_WHAT NEEDS TO BE DONE_
Below are some records. Print exactly the lines between the one holding "Rendered at 1500 by 844 pixels." and the one holding "List each element's", inclusive, and nothing else.

_SOURCE DATA_
■ ■ ■ ■
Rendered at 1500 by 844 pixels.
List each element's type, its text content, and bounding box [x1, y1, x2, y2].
■ ■ ■ ■
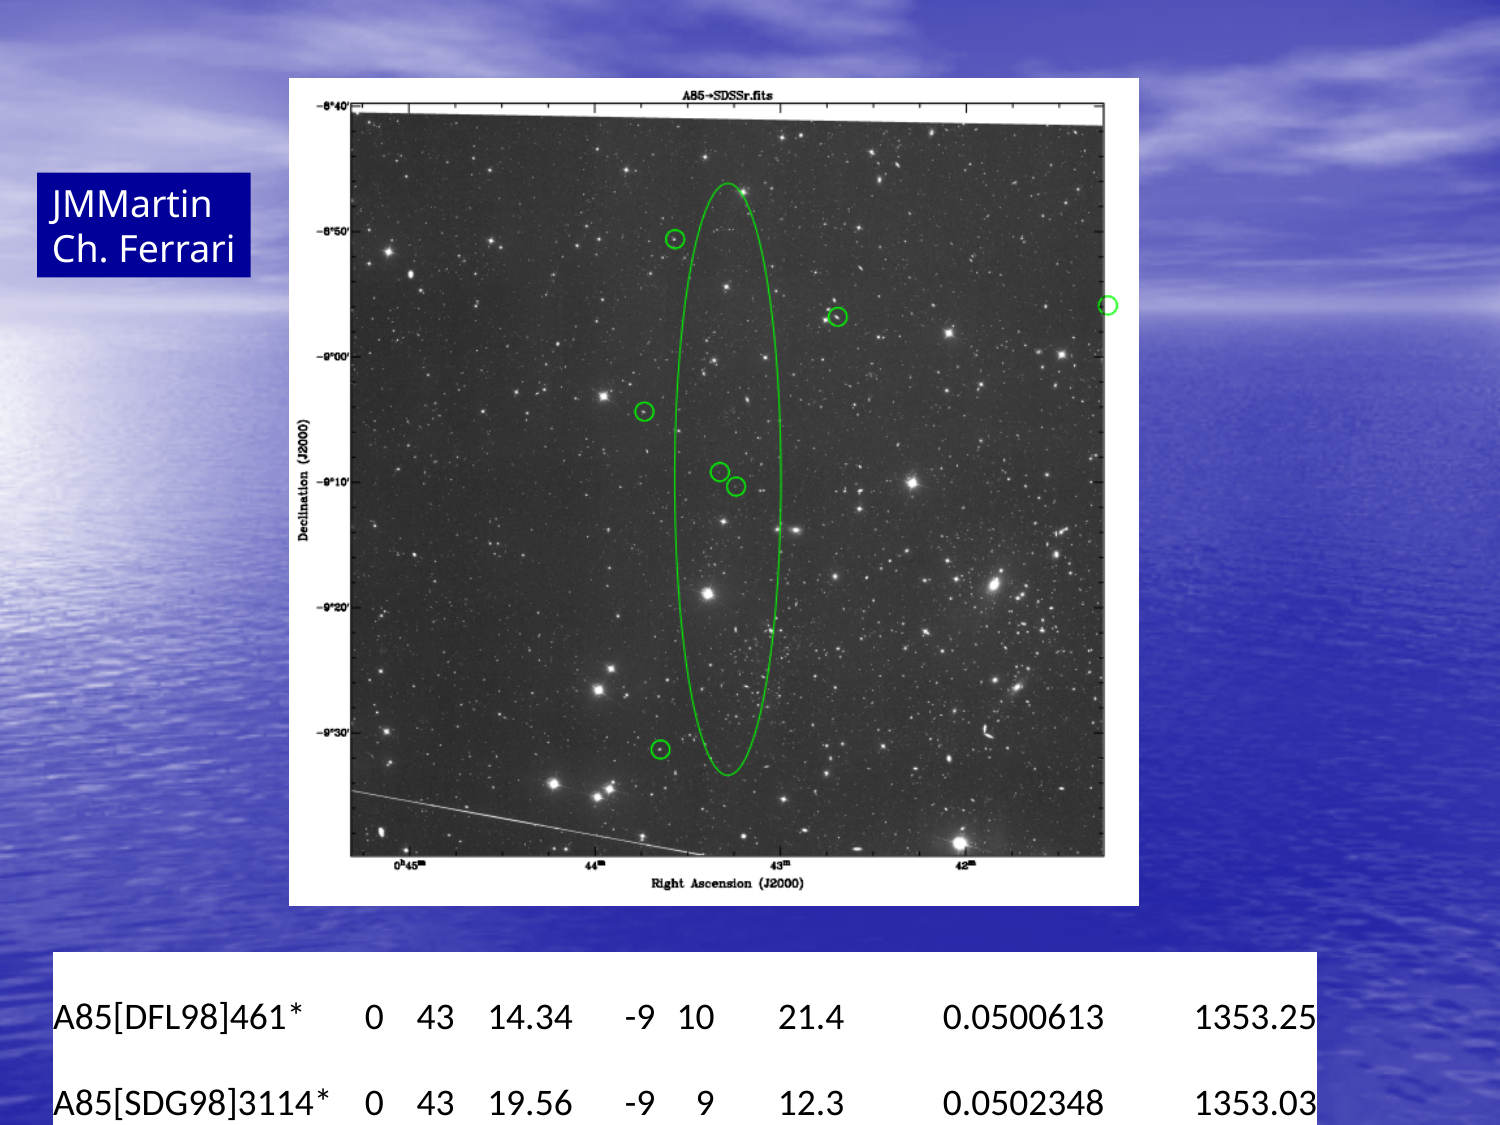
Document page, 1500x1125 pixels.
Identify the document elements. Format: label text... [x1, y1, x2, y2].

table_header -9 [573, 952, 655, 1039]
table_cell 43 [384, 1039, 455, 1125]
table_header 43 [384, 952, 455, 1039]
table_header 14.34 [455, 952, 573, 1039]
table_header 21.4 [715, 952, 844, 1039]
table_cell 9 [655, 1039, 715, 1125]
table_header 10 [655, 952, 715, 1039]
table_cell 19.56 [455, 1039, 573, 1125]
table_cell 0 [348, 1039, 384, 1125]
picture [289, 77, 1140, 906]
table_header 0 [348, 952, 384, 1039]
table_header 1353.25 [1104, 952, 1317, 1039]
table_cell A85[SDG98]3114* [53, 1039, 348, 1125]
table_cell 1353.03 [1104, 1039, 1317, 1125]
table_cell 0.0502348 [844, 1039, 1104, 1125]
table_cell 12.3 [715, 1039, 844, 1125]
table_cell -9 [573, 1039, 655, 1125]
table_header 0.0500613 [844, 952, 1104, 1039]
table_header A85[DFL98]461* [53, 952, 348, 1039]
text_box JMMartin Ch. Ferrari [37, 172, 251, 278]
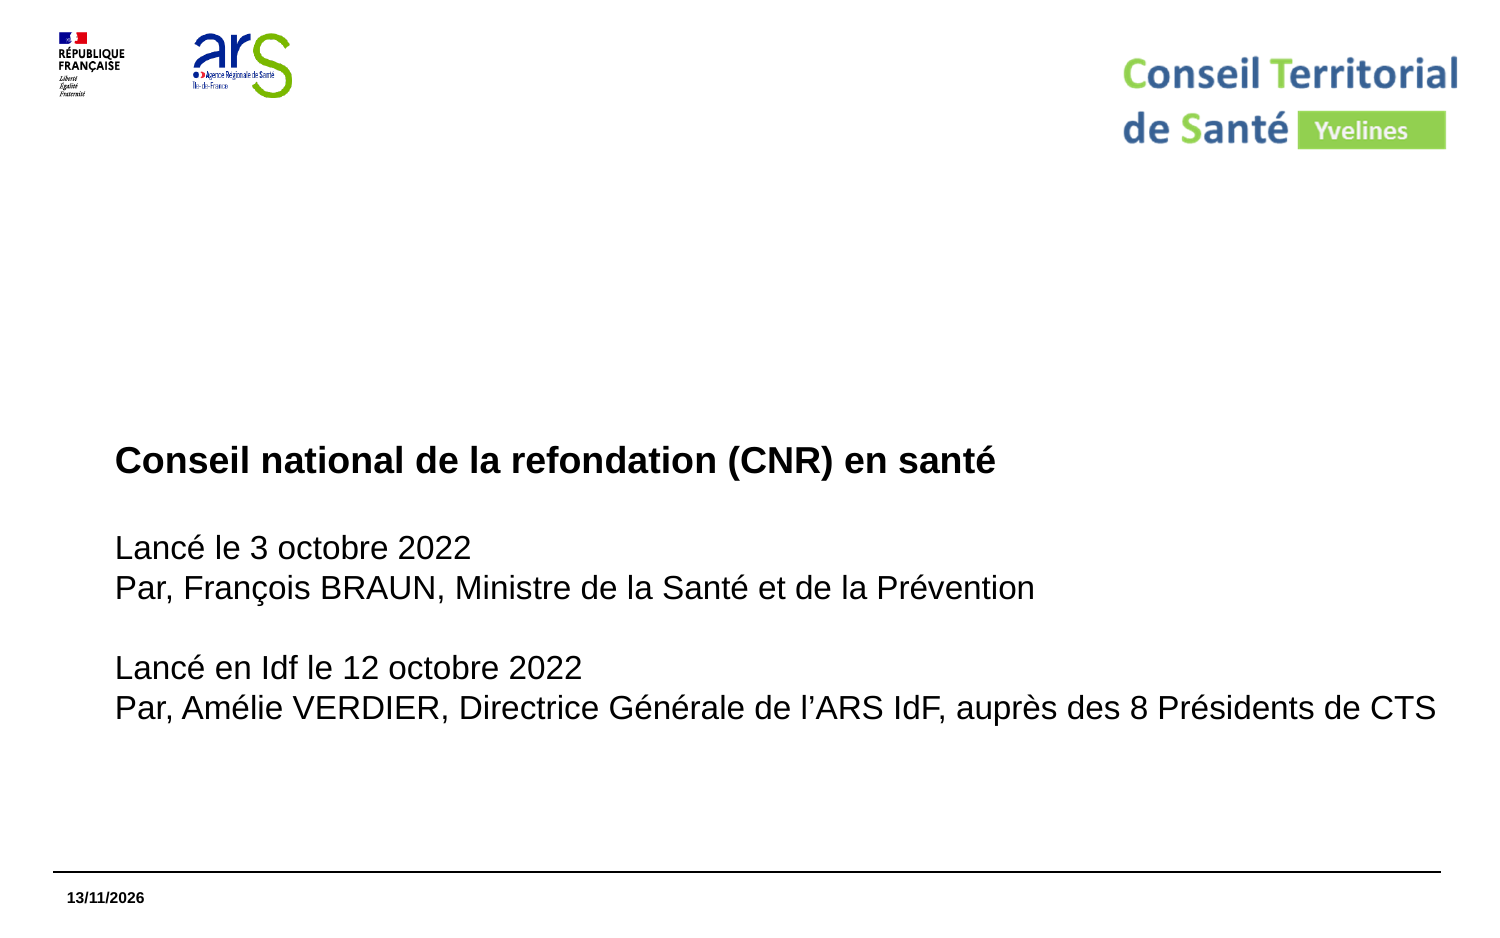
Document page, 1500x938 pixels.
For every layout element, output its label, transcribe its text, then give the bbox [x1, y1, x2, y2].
■ ■ ■ ■
_ANSWER TO THIS TASK_
Rendered at 1500 by 844 pixels.
List each element's type, its text content, and bounding box [x1, y1, x2, y2].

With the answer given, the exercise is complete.